Quote Originally Posted by Photo Engineer View Post
Patrick, using the simple principle of solubility and the common ion effect, I have explained to you how you can either concentrate an impurity in the mother liquor or in the solid. It is that simple. To do what you are describing, you must know what you are doing. If I cannot explaine some simple facts of chemistry to you, then I'm sorry.

You have to know what you are about, before you undertake it.

And, I said that what I had given was hypothetical, but nonetheless, your procedure as outlined will concentrate all halide and phosphate impurities along with other soluable sodium salts in the concentrated Borax solution.

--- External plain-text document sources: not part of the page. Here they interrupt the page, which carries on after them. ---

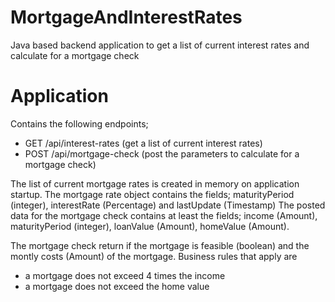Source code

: # MortgageAndInterestRates
Java based backend application to get a list of current interest rates and calculate for a mortgage check

# Application
Contains the following endpoints;
* GET /api/interest-rates (get a list of current interest rates)
* POST /api/mortgage-check (post the parameters to calculate for a mortgage check)

The list of current mortgage rates is created in memory on application startup.
The mortgage rate object contains the fields; maturityPeriod (integer), interestRate (Percentage) and lastUpdate (Timestamp)
The posted data for the mortgage check contains at least the fields; income (Amount), maturityPeriod (integer), loanValue (Amount), homeValue (Amount).

The mortgage check return if the mortgage is feasible (boolean) and the
montly costs (Amount) of the mortgage.
Business rules that apply are
- a mortgage does not exceed 4 times the income
- a mortgage does not exceed the home value
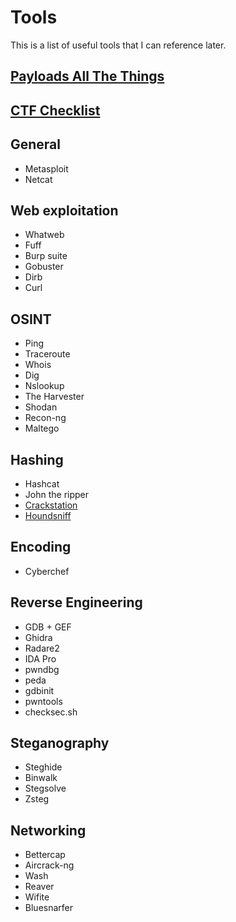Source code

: # Tools

This is a list of useful tools that I can reference later.

## [Payloads All The Things](https://github.com/swisskyrepo/PayloadsAllTheThings)
## [CTF Checklist](https://fareedfauzi.gitbook.io/ctf-checklist-for-beginner/)

## General
- Metasploit
- Netcat

## Web exploitation
- Whatweb
- Fuff
- Burp suite
- Gobuster
- Dirb
- Curl

## OSINT
- Ping
- Traceroute
- Whois
- Dig
- Nslookup
- The Harvester
- Shodan
- Recon-ng
- Maltego

## Hashing
- Hashcat
- John the ripper
- [Crackstation](https://crackstation.net/)
- [Houndsniff](https://github.com/MichaelDim02/houndsniff)

## Encoding
- Cyberchef

## Reverse Engineering
- GDB + GEF
- Ghidra
- Radare2
- IDA Pro
- pwndbg
- peda
- gdbinit
- pwntools
- checksec.sh

## Steganography
- Steghide
- Binwalk
- Stegsolve
- Zsteg

## Networking
- Bettercap
- Aircrack-ng
- Wash
- Reaver
- Wifite
- Bluesnarfer

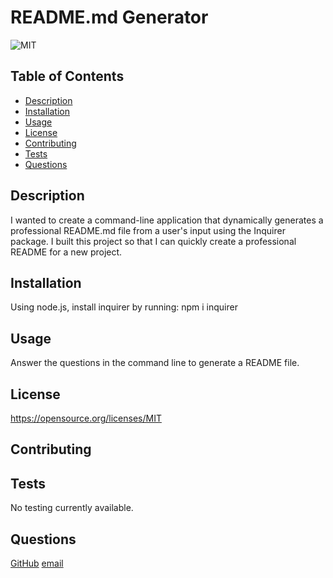  # README.md Generator
   
   ![MIT](https://img.shields.io/badge/license-MIT-blueviolet)

  ## Table of Contents
  * [Description](#description)
  * [Installation](#installation)
  * [Usage](#usage)
  * [License](#license)
  * [Contributing](#contributing)
  * [Tests](#tests)
  * [Questions](#questions)

## Description
   I wanted to create a command-line application that dynamically generates a professional README.md file from a user's input using the Inquirer package.
   I built this project so that I can quickly create a professional README for a new project.
        
        
        

## Installation
 Using node.js, install inquirer by running: npm i inquirer

## Usage
 Answer the questions in the command line to generate a README file.

## License
 https://opensource.org/licenses/MIT

## Contributing
        

## Tests
No testing currently available.

## Questions
[GitHub](https://github.com/pamelac21)
[email](mailto:pamelac021@gmail.com)

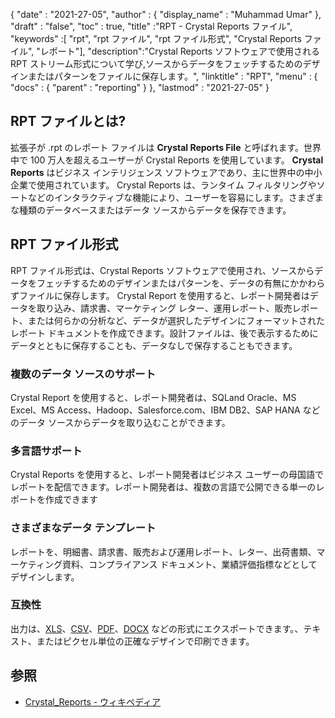 {
  "date" : "2021-27-05",
  "author" : {
    "display_name" : "Muhammad Umar"
},
  "draft" : "false",
  "toc" : true,
  "title" :"RPT - Crystal Reports ファイル",
  "keywords" :[ "rpt", "rpt ファイル", "rpt ファイル形式", "Crystal Reports ファイル", "レポート"],
  "description":"Crystal Reports ソフトウェアで使用される RPT ストリーム形式について学び,ソースからデータをフェッチするためのデザインまたはパターンをファイルに保存します。",
  "linktitle" : "RPT",
  "menu" : {
    "docs" : {
      "parent" : "reporting"
}
},
  "lastmod" : "2021-27-05"
}

## RPT ファイルとは? ##
拡張子が .rpt のレポート ファイルは **Crystal Reports File** と呼ばれます。世界中で 100 万人を超えるユーザーが Crystal Reports を使用しています。 **Crystal Reports** はビジネス インテリジェンス ソフトウェアであり、主に世界中の中小企業で使用されています。 Crystal Reports は、ランタイム フィルタリングやソートなどのインタラクティブな機能により、ユーザーを容易にします。さまざまな種類のデータベースまたはデータ ソースからデータを保存できます。

## RPT ファイル形式

RPT ファイル形式は、Crystal Reports ソフトウェアで使用され、ソースからデータをフェッチするためのデザインまたはパターンを、データの有無にかかわらずファイルに保存します。 Crystal Report を使用すると、レポート開発者はデータを取り込み、請求書、マーケティング レター、運用レポート、販売レポート、または何らかの分析など、データが選択したデザインにフォーマットされたレポート ドキュメントを作成できます。設計ファイルは、後で表示するためにデータとともに保存することも、データなしで保存することもできます。

### 複数のデータ ソースのサポート
Crystal Report を使用すると、レポート開発者は、SQLand Oracle、MS Excel、MS Access、Hadoop、Salesforce.com、IBM DB2、SAP HANA などのデータ ソースからデータを取り込むことができます。

### 多言語サポート
Crystal Reports を使用すると、レポート開発者はビジネス ユーザーの母国語でレポートを配信できます。レポート開発者は、複数の言語で公開できる単一のレポートを作成できます

### さまざまなデータ テンプレート
レポートを、明細書、請求書、販売および運用レポート、レター、出荷書類、マーケティング資料、コンプライアンス ドキュメント、業績評価指標などとしてデザインします。

### 互換性
出力は、[XLS](/spreadsheet/xlsx/)、[CSV](/spreadsheet/csv/)、[PDF](/pdf/)、[DOCX](/word-processing/docx/) などの形式にエクスポートできます。、テキスト、またはピクセル単位の正確なデザインで印刷できます。




## 参照 ##

- [Crystal_Reports - ウィキペディア](https://en.wikipedia.org/wiki/Crystal_Reports)

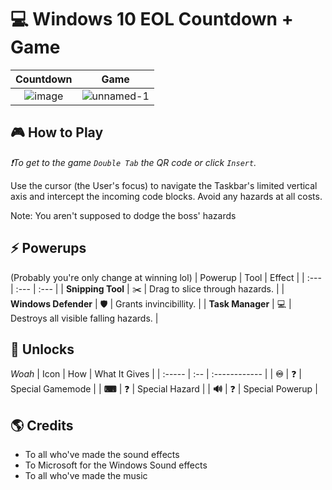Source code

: 
# 💻 Windows 10 EOL Countdown + Game

| Countdown | Game |
| :------------------: | :---------------: |
| ![image](https://github.com/user-attachments/assets/d858d90a-c353-4179-bbff-3a1f636ce4dc) | ![unnamed-1](https://github.com/user-attachments/assets/c78eea42-768c-4d9c-81f2-f5b709f5e842) |

## **🎮 How to Play**
*❗To get to the game `Double Tab` the QR code or click `Insert`.*

Use the cursor (the User's focus) to navigate the Taskbar's limited vertical axis and intercept the incoming code blocks. Avoid any hazards at all costs.

Note: You aren't supposed to dodge the boss' hazards

## **⚡ Powerups**

(Probably you're only change at winning lol)
| Powerup | Tool | Effect |
| :--- | :--- | :--- |
| **Snipping Tool** | ✂️ | Drag to slice through hazards. |
| **Windows Defender** | 🛡️ | Grants invincibillity. |
| **Task Manager** | 💻 | Destroys all visible falling hazards. |

## 🧬 Unlocks

*Woah*
| Icon | How | What It Gives |
| :----- | :-- | :------------ |
| **♾** | ❓ | Special Gamemode |
| **⌨** | ❓ | Special Hazard |
| **🔊** | ❓ | Special Powerup |

## 🌎 Credits
- To all who've made the sound effects
- To Microsoft for the Windows Sound effects
- To all who've made the music
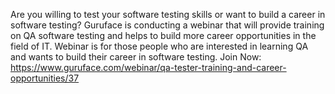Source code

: Are you willing to test your software testing skills or want to build a career in software testing? 
Guruface is conducting a webinar that will provide training on QA software testing and helps to build more career opportunities in the field of IT. 
Webinar is for those people who are interested in learning QA and wants to build their career in software testing. 
Join Now: https://www.guruface.com/webinar/qa-tester-training-and-career-opportunities/37
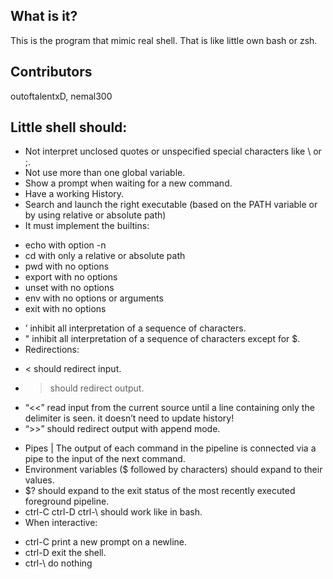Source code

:   What is it?
  -----------
  
  This is the program that mimic real shell. That is like little own bash or zsh.
  
  Contributors
  -----------
  
  outoftalentxD, nemal300
   
  Little shell should:
  -----------
  
* Not interpret unclosed quotes or unspecified special characters like \ or ;.
* Not use more than one global variable.
* Show a prompt when waiting for a new command.
* Have a working History.
* Search and launch the right executable (based on the PATH variable or by using
relative or absolute path)
* It must implement the builtins:
+ echo with option -n
+ cd with only a relative or absolute path
+ pwd with no options
+ export with no options
+ unset with no options
+ env with no options or arguments
+ exit with no options
* ’ inhibit all interpretation of a sequence of characters.
* " inhibit all interpretation of a sequence of characters except for $.
* Redirections:
+ < should redirect input.
+ > should redirect output.
+ “<<” read input from the current source until a line containing only the delimiter is seen. it doesn’t need to update history!
+ “>>” should redirect output with append mode.
* Pipes | The output of each command in the pipeline is connected via a pipe to the
input of the next command.
* Environment variables ($ followed by characters) should expand to their values.
* $? should expand to the exit status of the most recently executed foreground
pipeline.
* ctrl-C ctrl-D ctrl-\ should work like in bash.
* When interactive:
+ ctrl-C print a new prompt on a newline.
+ ctrl-D exit the shell.
+ ctrl-\ do nothing
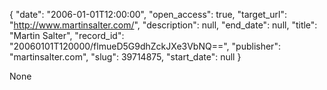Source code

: {
  "date": "2006-01-01T12:00:00", 
  "open_access": true, 
  "target_url": "http://www.martinsalter.com/", 
  "description": null, 
  "end_date": null, 
  "title": "Martin Salter", 
  "record_id": "20060101T120000/flmueD5G9dhZckJXe3VbNQ==", 
  "publisher": "martinsalter.com", 
  "slug": 39714875, 
  "start_date": null
}

None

I'm sorry, but that is a chemical fact.

PE
And it is also a chemical fact that the solution I am keeping is not the solution you are talking about. I am using the sediment from it to make a second saturated solution which cannot, according to your own lecture, be as impure as the first because the first has dissolved and carried away 95% of the soluble impurities. You apparently do not know what I am doing. Read it again or forever hold your peace on this subject. I gave a numerical example illustrating exactly what tou are preaching. The first saturated solution carries with it the soluble impurities in the 200 grams of borax, while dissolving only about 40 grams of borax. The remaining 160 grams of sediment contain only about 5% of the original soluble impurities. The first saturated solution is discarded or used around the house. The 160 remaining grams of borax are sufficient to make at least 3 liters of saturated borax solution. Have I said anything wrong so far? I'm beginning to think you are the one who flunked out of chemical engineering. This method of using differential solubilities to purify is very old. If I had a solvent that would dissolve everything but borax, I could eventually get very pure borax without losing any, but it would not be in the sediment. It would be in the last saturated water solution I made.